Lagipula, bukannya ceritaku lebih menyedihkan dari cerita itu? Maksudku, kalau seseorang mati, walau karena cinta seperti Romeo dan Juliet, itulah akhir dari ceritanya... dan sudah. Tidak ada lagi yang perlu mereka berdua khawatirkan soal masalah duniawi. Mereka berdua mungkin tidak harus khawatir lagi apa mereka pernah mengenal satu sama lain. Mungkin saja tuhan menyatukan mereka, atau mungkin mereka melupakan semua orang yang pernah mereka temui seumur hidup mereka. Intinya, mereka... mati. Sedangkan aku? Aku masih hidup dihantui perasaan 'tidak lengkap', seperti ada yang harus aku cari sebelum aku mati. Ya... tentu saja, semua orang di Narnia mungkin tahu siapa yang sedang aku cari.
Haduh... malah jadi adu nasib begini, pikirku sambil bergeleng.
Jika dipikir-pikir lagi, aku semakin bertanya-tanya apa Luna masih ingin aku mencarinya dan apa aku tidak lelah mencoba kabur dari kehidupanku yang ada di sini bersama keluargaku. Namun apa pun itu, sejak aku kembali dari Narnia, tidak ada yang benar-benar bisa membuatku khawatir selain dia. Bagaimana jika suatu hari nanti saat aku berhasil menemui Luna, dia sudah tidak menyukaiku lagi? Bagaimana kalau dia sudah menikah saat aku di sana? Oke, kalau itu benar-benar terjadi, aku tidak bisa protes dengan plot twist-nya.

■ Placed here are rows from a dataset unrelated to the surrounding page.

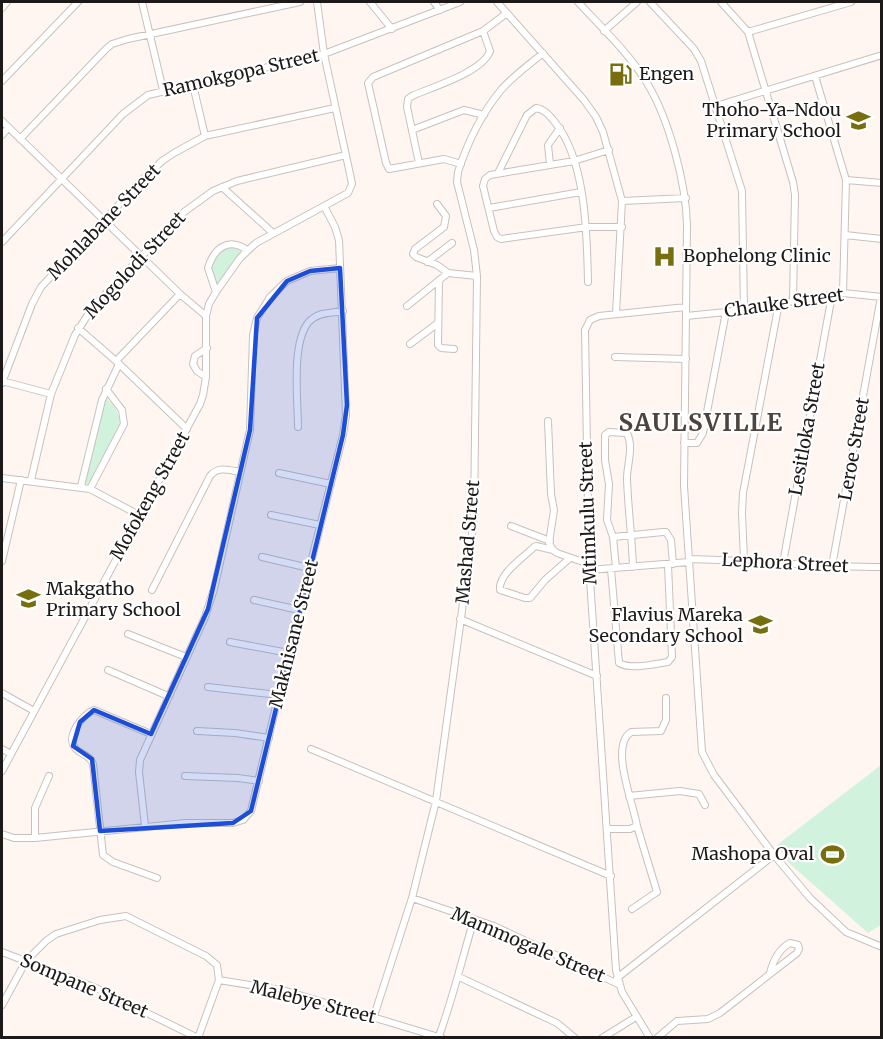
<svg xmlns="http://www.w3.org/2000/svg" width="883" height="1039" viewBox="0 0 883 1039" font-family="Merriweather,serif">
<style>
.grass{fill:#d1f2dd}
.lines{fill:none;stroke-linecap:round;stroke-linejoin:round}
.minor-casing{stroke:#cac0bb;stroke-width:8}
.minor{stroke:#fff;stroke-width:6}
.marked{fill:#1d4ed8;fill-opacity:0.2;stroke:#1d4ed8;stroke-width:4.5;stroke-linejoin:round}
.labels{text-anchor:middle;stroke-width:4.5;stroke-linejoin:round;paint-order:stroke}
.street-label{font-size:18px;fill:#1d1918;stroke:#fff}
.poi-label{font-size:18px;fill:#1d1918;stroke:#fff;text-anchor:start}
.district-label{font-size:24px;font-weight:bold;letter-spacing:1.5px;fill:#4d4440;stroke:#fff}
</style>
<rect width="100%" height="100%" fill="#fff6f2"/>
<path class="grass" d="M226,247h8l9,3 -27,36 -5,-19 6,-11z
M104,396c11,11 17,17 16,33l-28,52 -4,5 -3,1 -2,-5z
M881,765v160l-13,8 -79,-70 -12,-18z"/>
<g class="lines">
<defs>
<path id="minor" d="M142,2l21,88
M370,2l22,27
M434,2l6,8
M497,2l87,98 12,17 7,15 19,69 -6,112
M578,2c23,25 51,51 69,81 22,36 39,100 40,142l-3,261 18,266 12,23 60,80 36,43 36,34 36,15
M650,2l44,47 7,12 41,130 2,118
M721,2l27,30 45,150 2,13 -2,106
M2,8l5,-6
M604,31l33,-29
M748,32l103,-30
M815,76l31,104 -3,113
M2,81l76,-79
M193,85l12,51
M716,106l166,-51
M2,121l178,173 26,22
M412,130l52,-20 20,5
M2,135l6,-7
M20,139l86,-90 6,-5 16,-5 172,-37
M609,150l-35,11 -84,14 -5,4 -2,7 11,45 3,6 4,2 86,-12h35
M419,163l-12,-56 1,-8 4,-3c20,-9 71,-24 78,-45l-7,-20
M461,164l-17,-5 -55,10 -3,-6 -18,-80 5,-6 110,-46 24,-18
M550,164l-2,-19 12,-17
M498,173l29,-58 9,-7c8,1 13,7 18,13 32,38 33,113 34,161
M846,180l36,3
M222,187l51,46
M622,201l64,-3
M437,204l9,12 -2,11 -29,22 -2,5 3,3 21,8 11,8
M489,208l92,-16
M845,235l37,4
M2,242l121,-128 25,-19 176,-41 136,-52
M427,262l25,-19
M439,280l-1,65 3,3 13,1
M216,292l-8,-24c6,-20 20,-31 39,-18
M407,306l41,-33 29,3
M686,316l40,-4 117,-19 39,4
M78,328l38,33 71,68
M410,344l28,-21
M615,357l71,2
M116,361l64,-67
M206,377l-9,-6 -4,-7 2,-8 12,-8
M2,381l49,13
M2,383l30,-79 9,-17 102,-108 19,-18 12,-8 31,-17 130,-28
M548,421l3,73 3,16 -5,33 4,7 4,3 32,11
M298,427c0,-26 -8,-91 14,-108 8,-7 20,-6 31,-8
M684,443h13l6,-10 23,-121
M279,473l52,11
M2,478l88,11 49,26
M31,480l20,-86 24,-59 17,-27 92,-96 29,-21 24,-10 109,-26
M81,486l21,-86 17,-36
M90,489l34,-65 -2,-14 -16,-21
M271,515l49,10
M511,526l39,15
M613,537l3,31
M553,550l-17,-4 -2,1c-11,11 -36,27 -34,43l25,8h5l15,-18 25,-22
M262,557l47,11
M689,559c64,1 128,8 193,8
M744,559l-2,-46 1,-20 36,-190
M2,561l19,-81
M783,563l49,-268
M832,566l49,-269
M633,567c-1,-29 -5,-59 -6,-88 0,-16 7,-31 0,-46l-18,-1 -4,3v25l4,24 -2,36 6,17 50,-5h3l5,8 2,24
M611,569l8,94c12,7 35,1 49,-1l4,-5 -4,-92
M589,570l100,-8
M152,590l58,-114c8,-10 18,-6 30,-4
M254,600l45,10
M460,619l137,57
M128,634l58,23
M230,642l59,11
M108,670l60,26
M208,687l71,8
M2,693l32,18
M197,731l38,2 34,5
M151,734l-57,-24c-11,4 -30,27 -18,39 6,6 14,6 17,15l10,91 10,7 44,16
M2,749l9,5
M311,749l300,127
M2,771l198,-367 3,-9 3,-18v-61l3,-12 7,-12 24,-34 16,-15 92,-50 4,-9 -2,-10 -26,-120 -7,-52
M185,776l53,2 21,3
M629,796l51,-5 19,3 6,11
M145,826l-6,-54 1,-12 65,-143 9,-28 36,-159 3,-95 4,-17 13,-21 17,-16 23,-10 30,-3
M607,829h23l7,-3c-3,-21 -28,-80 -6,-94l30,-1 5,-11v-22
M2,834l12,4h21l151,-15h47l10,-3 8,-9 48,-201 44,-175 3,-20 -7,-175 -4,-13 -11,-21
M35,838v-30l14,-32
M412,898l82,28 124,58
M632,909l25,-17 -20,-66
M2,952l94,36 102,50
M459,977l98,46 18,15
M617,978l157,-123
M219,980l67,11 156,47
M2,1005l24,-44 20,-20 10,-7 44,-14 26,-4 80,40 11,9 2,15 -21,58
M374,1016l38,-118 24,-97 34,-249 4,-37 3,-239 -3,-26 -17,-68 1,-10c9,-28 24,-59 43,-82 12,-14 28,-25 42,-37
M439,1036c14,-38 23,-77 35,-117
M602,1038l34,-21
M650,1038l-28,-46 -6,-22 -27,-406 -4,-234 5,-10 9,-4 87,-9
M657,1038l20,-17 31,-2 12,-6 77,-60 2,-4 -1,-4 -8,-2c-11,6 -17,18 -20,30"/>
</defs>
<use href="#minor" class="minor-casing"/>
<use href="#minor" class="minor"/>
</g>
<path class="marked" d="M340,268l7,137 -4,30 -92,376 -18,12 -133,8 -8,-72 -19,-13 7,-24 14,-12 57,24 57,-125 42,-179 7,-112 30,-37 23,-10z"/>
<defs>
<symbol id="fuel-bare" viewBox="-9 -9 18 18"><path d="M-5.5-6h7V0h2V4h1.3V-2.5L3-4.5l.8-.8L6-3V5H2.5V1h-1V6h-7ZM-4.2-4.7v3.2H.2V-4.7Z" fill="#776f0f" stroke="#fff" stroke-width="2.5" paint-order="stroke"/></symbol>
<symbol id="school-bare" viewBox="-9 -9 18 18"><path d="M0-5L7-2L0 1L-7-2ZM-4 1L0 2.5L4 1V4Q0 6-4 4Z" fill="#776f0f" stroke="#fff" stroke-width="2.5" paint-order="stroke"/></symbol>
<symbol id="hospital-bare" viewBox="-9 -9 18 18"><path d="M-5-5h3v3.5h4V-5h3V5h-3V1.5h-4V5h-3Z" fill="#776f0f" stroke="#fff" stroke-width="2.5" paint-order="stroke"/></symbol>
<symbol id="stadium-bare" viewBox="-9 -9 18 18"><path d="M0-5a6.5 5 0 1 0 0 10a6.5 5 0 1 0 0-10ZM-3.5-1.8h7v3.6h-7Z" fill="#776f0f" stroke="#fff" stroke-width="2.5" paint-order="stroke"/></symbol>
</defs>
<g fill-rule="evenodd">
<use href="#fuel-bare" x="604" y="58" width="33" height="33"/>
<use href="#school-bare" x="842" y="104" width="33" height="33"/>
<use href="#hospital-bare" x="648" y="240" width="33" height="33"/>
<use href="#school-bare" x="12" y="582" width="33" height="33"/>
<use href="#school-bare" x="744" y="608" width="33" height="33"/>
<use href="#stadium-bare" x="816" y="838" width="33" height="33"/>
</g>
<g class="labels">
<g class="street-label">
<text transform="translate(241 73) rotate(-13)" y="6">Ramokgopa Street</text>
<text transform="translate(104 222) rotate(-46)" y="6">Mohlabane Street</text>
<text transform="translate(135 265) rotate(-47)" y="6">Mogolodi Street</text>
<text transform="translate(784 303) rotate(-8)" y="6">Chauke Street</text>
<text transform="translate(807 429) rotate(-80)" y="6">Lesitloka Street</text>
<text transform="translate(854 449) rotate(-80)" y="6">Leroe Street</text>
<text transform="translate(150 496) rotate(-61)" y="6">Mofokeng Street</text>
<text transform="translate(588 513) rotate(-92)" y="6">Mtimkulu Street</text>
<text transform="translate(468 542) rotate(-85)" y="6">Mashad Street</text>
<text transform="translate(785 563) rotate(3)" y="6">Lephora Street</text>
<text transform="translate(294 634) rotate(-76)" y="6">Makhisane Street</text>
<text transform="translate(528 945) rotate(23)" y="6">Mammogale Street</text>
<text transform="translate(84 986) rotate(23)" y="6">Sompane Street</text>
<text transform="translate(313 1002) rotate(14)" y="6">Malebye Street</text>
</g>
<g class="poi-label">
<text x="639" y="80">Engen</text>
<text x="841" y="116" text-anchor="end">Thoho-Ya-Ndou<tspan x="841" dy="21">Primary School</tspan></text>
<text x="683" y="262">Bophelong Clinic</text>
<text x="46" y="595">Makgatho<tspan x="46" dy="21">Primary School</tspan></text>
<text x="743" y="621" text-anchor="end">Flavius Mareka<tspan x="743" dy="21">Secondary School</tspan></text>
<text x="814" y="860" text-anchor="end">Mashopa Oval</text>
</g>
<g class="district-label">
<text x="701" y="431">SAULSVILLE</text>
</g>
</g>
<rect width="883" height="1039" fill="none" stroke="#1d1918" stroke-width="6"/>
</svg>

Aku terus menelusuri rak-rak buku dan menemukan diriku di rak paling ujung ruangan sampai langkahku terhenti saat mendengar suara.
BUKK!
Suara buku jatuh menarik perhatianku, suaranya berasal dari rak paling ujung. Aku berjalan ke arahnya, lalu mengitarinya dan menemukan sebuah buku besar jatuh. Tapi tidak ada siapa-siapa selain aku di sudut ini, bagaimana bisa jatuh? Aku mengambilnya dan membaca judulnya The Legend Untold By D.K. Ada saja penulis yang hanya menulis inisial namanya... Aku membawanya ke meja terdekat dan duduk untuk membacanya.
Terlihat seperti buku biasa.
Lembar pertama, lembar kedua sampai kata pengantar terlewati. Aku lanjut membaca isinya. Bab pertama bertuliskan The Father. Sang ayah? Isinya menceritakan seorang pria Eropa yang bertemu seorang wanita dari pedesaan. Wanita itu bernama Acatha. Mereka berakhir saling menyukai dan bla bla bla, mereka memiliki dua orang anak dan selesai.
Aih, apa-apaan ini...
Baiklah, Bab kedua! The Mother, ia ini dikenal sebagai wanita yang baik dan ramah, bla bla bla, tapi selama ini yang sang penulis tidak beritahukan adalah latar tempat tempat yang spesifik, pertempuran mana, desa mana dan...
Yah, ini membosankan.
Aku membuka lembaran demi lembaran tanpa membacanya sampai di tengah tengah buku, lembaran lembaran itu kosong. Hanya kertas-kertas polos yang tersisa di sebagian buku itu. Ampun, buku apa ini sebenarnya.
Sebuah denting jam raksasa membuyarkan konsentrasiku. Jam sekolah Lucy sudah berdenting. Aku mengintip ke luar jendela dan anak-anak sekolah sudah terlihat keluar dari gedung. Aku mulai berdiri untuk menyimpan buku itu namun...
Di mana buku itu? Aku mecari-cari di balik meja-meja sekitar, namun aku tidak dapat menemukannya. Ah sudahlah, sepertinya perpustakaan ini berhantu.
Aku tidak takut hantu sejak perang pertamaku di Narnia. Si penyihir putih jauh lebih menakutkan. Namun untuk saat ini rasa lebih baik aku pergi saja. Lucy mungkin menungguku diluar.
Saat aku berjalan keluar pintu, dari kejauh aku melihat...
AHHHHHHH.
Si Belgrave lagi?!
KAMU SEDANG MEMBACA
Lost In Time: Martyrs (BOOK 2 - 2024 Revision On Progress)
FanfictionCOMPLETED (with old format). Buku ke-2 dari seri Lost In Time. Sejak perjalanan terakhir di Narnia, mereka tahu waktu akan menjadi musuh terbesar dalam hidup mereka. Perjalanan baru dimulai, mengungkapkan apa yang hilang dari sejarah dunia Narnia da...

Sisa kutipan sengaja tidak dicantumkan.